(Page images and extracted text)
☆ ☆ ☆ ☆ ☆

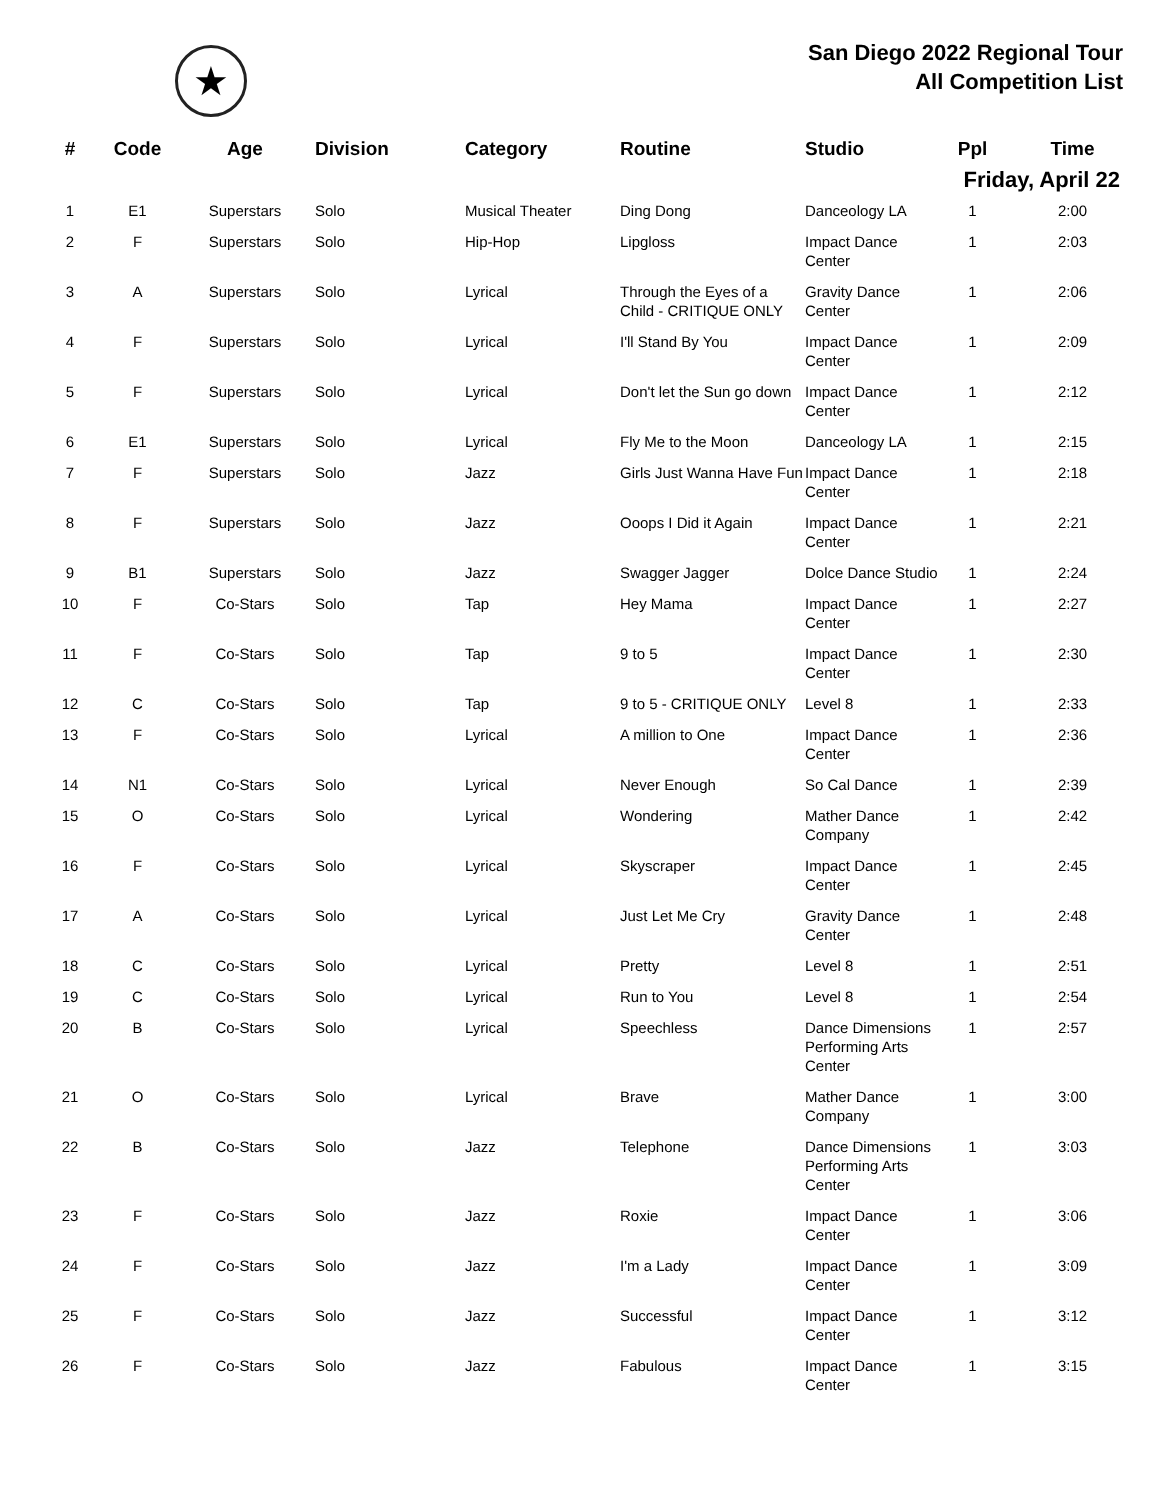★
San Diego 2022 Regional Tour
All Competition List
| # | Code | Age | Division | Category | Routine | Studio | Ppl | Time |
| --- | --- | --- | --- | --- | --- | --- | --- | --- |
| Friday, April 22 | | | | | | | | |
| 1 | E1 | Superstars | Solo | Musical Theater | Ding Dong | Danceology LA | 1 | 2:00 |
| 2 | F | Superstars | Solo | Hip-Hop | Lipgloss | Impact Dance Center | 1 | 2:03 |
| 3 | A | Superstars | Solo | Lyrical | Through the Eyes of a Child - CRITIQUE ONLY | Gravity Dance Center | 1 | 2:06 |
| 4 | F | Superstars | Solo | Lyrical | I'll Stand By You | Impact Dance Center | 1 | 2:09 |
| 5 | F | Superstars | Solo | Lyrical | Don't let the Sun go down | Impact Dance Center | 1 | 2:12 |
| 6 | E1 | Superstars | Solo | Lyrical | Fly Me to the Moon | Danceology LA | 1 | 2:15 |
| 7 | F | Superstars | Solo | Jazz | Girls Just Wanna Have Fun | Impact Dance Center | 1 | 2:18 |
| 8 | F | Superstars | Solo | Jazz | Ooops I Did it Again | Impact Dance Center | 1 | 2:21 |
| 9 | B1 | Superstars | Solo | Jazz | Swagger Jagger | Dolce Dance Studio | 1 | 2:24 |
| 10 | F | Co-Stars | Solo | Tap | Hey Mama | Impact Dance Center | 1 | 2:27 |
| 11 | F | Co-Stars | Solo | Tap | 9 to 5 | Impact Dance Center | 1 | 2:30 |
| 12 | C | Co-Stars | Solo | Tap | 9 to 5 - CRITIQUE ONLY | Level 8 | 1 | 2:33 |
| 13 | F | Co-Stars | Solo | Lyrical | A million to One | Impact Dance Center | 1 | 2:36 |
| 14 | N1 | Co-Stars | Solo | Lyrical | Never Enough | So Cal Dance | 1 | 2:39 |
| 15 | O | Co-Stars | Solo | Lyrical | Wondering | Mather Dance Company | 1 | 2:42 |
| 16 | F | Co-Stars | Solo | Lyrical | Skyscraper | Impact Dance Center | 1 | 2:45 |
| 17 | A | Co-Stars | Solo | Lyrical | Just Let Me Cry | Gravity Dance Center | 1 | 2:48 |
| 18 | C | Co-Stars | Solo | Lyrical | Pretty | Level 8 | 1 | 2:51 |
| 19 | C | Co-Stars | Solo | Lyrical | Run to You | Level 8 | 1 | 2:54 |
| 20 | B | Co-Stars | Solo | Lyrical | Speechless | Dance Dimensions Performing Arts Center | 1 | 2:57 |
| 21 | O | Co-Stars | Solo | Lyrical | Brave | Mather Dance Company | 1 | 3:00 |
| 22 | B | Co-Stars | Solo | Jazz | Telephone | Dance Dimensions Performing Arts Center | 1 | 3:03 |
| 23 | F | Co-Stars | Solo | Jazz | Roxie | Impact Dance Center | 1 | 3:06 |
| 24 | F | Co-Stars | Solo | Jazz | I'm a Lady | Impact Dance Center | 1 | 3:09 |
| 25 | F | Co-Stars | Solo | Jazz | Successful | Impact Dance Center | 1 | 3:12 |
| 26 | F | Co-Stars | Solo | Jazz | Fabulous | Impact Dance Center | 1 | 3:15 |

☆ ☆ ☆ ☆ ☆

Exercise objective: Here the output must be the lines above from the line with "Center | 1 | 2:36 |" to the line with "Center | 1 | 2:57 |", both included, duplicated word for word and nothing else.

Worked solution:
| 13 | F | Co-Stars | Solo | Lyrical | A million to One | Impact Dance Center | 1 | 2:36 |
| 14 | N1 | Co-Stars | Solo | Lyrical | Never Enough | So Cal Dance | 1 | 2:39 |
| 15 | O | Co-Stars | Solo | Lyrical | Wondering | Mather Dance Company | 1 | 2:42 |
| 16 | F | Co-Stars | Solo | Lyrical | Skyscraper | Impact Dance Center | 1 | 2:45 |
| 17 | A | Co-Stars | Solo | Lyrical | Just Let Me Cry | Gravity Dance Center | 1 | 2:48 |
| 18 | C | Co-Stars | Solo | Lyrical | Pretty | Level 8 | 1 | 2:51 |
| 19 | C | Co-Stars | Solo | Lyrical | Run to You | Level 8 | 1 | 2:54 |
| 20 | B | Co-Stars | Solo | Lyrical | Speechless | Dance Dimensions Performing Arts Center | 1 | 2:57 |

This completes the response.